▶ Stored items from a collection:
BEGIN

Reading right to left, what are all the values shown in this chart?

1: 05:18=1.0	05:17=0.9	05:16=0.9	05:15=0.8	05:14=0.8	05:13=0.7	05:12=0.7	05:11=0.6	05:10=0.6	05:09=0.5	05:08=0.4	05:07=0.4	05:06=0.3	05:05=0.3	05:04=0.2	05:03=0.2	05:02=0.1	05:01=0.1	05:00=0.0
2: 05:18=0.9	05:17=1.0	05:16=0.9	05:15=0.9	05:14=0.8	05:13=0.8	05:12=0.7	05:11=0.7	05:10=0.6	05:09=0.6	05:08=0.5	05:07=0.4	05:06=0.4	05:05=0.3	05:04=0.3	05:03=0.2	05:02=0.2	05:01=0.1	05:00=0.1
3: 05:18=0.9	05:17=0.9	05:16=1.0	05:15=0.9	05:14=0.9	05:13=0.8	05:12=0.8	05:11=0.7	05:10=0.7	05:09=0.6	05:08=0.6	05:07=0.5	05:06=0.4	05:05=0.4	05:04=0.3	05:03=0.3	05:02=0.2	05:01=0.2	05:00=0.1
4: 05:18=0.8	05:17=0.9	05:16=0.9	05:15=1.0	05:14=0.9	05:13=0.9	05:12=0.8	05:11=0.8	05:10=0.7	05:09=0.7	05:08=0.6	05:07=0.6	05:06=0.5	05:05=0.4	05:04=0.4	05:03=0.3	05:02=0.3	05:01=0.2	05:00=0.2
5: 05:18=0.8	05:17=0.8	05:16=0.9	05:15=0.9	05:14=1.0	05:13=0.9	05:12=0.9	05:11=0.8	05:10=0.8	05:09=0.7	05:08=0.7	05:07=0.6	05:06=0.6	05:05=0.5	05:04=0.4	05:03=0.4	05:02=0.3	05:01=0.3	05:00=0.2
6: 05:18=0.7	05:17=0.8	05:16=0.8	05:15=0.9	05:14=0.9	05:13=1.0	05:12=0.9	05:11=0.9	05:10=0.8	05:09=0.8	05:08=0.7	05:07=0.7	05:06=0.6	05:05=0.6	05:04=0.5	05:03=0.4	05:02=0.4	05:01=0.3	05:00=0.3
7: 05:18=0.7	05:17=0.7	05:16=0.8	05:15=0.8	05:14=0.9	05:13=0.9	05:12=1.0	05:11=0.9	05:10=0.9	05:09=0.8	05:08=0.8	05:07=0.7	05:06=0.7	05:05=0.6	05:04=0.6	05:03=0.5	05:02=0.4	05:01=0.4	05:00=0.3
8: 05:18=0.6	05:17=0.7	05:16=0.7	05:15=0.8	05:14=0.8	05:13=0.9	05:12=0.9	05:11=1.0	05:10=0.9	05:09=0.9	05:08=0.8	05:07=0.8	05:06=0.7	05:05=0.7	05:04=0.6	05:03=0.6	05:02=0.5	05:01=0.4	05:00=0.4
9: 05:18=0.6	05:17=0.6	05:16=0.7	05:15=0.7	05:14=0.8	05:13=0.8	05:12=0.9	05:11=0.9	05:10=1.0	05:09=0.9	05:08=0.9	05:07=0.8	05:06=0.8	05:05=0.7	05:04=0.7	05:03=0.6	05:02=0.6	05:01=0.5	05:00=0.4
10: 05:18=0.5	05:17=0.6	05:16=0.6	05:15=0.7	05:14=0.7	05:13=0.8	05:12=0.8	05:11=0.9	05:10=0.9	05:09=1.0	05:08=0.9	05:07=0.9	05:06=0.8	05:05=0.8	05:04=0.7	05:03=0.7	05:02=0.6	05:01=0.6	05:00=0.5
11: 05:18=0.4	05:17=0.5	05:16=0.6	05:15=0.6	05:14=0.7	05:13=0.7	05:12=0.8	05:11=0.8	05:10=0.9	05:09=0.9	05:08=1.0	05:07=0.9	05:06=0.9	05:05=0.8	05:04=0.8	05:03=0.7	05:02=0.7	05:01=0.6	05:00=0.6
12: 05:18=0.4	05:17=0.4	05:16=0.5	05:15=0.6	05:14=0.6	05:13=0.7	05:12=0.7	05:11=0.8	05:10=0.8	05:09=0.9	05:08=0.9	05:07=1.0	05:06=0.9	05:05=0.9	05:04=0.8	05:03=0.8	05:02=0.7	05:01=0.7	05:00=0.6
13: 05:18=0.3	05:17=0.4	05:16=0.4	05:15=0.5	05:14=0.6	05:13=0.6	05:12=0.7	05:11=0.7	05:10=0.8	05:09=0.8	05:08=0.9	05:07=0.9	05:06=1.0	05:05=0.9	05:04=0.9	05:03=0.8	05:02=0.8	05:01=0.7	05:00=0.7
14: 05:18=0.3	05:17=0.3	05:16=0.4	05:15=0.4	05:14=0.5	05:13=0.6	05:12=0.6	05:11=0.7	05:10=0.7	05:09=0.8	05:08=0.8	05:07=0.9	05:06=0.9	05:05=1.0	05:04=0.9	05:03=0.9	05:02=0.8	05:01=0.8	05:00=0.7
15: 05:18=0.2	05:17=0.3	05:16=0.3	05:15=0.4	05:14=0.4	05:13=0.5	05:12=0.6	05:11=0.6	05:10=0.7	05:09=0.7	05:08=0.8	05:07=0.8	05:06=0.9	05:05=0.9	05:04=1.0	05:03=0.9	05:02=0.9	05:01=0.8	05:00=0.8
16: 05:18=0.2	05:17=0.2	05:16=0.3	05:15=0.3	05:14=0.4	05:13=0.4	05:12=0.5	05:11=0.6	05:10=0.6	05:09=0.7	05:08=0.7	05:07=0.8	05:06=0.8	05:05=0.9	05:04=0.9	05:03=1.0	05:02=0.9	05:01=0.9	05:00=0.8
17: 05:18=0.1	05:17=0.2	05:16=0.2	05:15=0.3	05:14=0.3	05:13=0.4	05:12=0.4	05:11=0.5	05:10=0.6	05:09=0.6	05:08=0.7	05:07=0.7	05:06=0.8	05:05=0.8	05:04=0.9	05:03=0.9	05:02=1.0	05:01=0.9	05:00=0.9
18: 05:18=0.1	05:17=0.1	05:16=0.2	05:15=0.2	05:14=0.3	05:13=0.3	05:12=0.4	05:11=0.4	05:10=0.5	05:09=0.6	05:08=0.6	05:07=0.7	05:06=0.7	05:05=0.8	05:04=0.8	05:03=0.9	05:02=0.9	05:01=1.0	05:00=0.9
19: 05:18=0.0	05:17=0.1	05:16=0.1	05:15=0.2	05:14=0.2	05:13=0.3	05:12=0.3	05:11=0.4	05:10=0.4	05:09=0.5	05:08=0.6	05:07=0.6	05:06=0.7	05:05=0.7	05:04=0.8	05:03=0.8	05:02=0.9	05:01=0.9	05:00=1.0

END

▶ HOW TO COMPLETE THIS TASK: Identify each line in the rows above that contains the word "values" and copy those lines. Matches must have the same case.

▶ TASK RESPONSE:
Reading right to left, what are all the values shown in this chart?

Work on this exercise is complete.